Numeric Expression Examples

Example 1

A numeric column must be masked by multiplying all of its values by the same random percentage. The random percentage must remain the same across every masking job.

Solution:

A single constant is required for the random percentage:

Name Value
randomPercentage new java.util.Random(seed).nextDouble()

Note that the built-in seed constant is being used to seed the random number generator, an instance of java.util.Random, which is used to produce a single random number.
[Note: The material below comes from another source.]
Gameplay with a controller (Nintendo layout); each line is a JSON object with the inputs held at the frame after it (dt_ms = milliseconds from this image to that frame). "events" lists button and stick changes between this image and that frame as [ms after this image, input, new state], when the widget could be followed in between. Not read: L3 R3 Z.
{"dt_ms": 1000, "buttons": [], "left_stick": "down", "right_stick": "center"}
The expression can then reference randomPercentage like this:

 input * randomPercentage

Example 2

A numeric column must be masked by taking the square root of each value, then rounding it to a certain number of decimal places. Initially, it will be rounded to two decimal places, but the number of decimal places will be changed frequently, so it should be easily adjustable by the user.

Solution:

We'll define two constants this time:

Name Value
decimalPlaces 2
multiplier Math.pow(10.0, decimalPlaces)

then use this expression:

 Math.floor(Math.sqrt(input) * multiplier + 0.5) / multiplier

The heavy lifting is being done by the main expression, which uses the multiplier constant. Note that multiplier references decimalPlaces, whose value could be easily changed by someone who is not inclined mathematically and doesn't understand how the expression is rounding numbers.

Example 3

We must mask a numeric column that represents the day of the current month, e.g. 1-31 (or 1-28, 1-29, 1-30). This column will be masked by adding to it a random number of days, which can be between 1 and the highest day in the current month, inclusive. If the masked value exceeds the highest day in the current month, it will simply be set to the highest day in the current month.

Solution:

First, since the day of the current month is an integer (whole number), set the algorithm's Input Type to long (integer) instead of the default double (floating point).

Then define three constants:

Name Value
calendar java.util.Calendar.getInstance()
lastDayOfMonth calendar.getActualMaximum(java.util.Calendar.DAY_OF_MONTH)
randomDays new java.util.Random().ints(1, lastDayOfMonth + 1).iterator().nextInt()

calendar is a new instance of java.util.Calendar set to the current date and time.

lastDayOfMonth uses calendar to determine the last day of the current month.

randomDays uses lastDayOfMonth to generate a random number between 1 and lastDayOfMonth (inclusive).

The expression will then look like this:

 (input + randomDays > lastDayOfMonth) ? lastDayOfMonth.longValue() : input + randomDays

This expression leverages Java's ternary operator to mask conditionally. If the unmasked input plus randomDays exceeds lastDayOfMonth, then the masked value will simply be lastDayOfMonth. Otherwise, the masked value will be the unmasked input plus randomDays.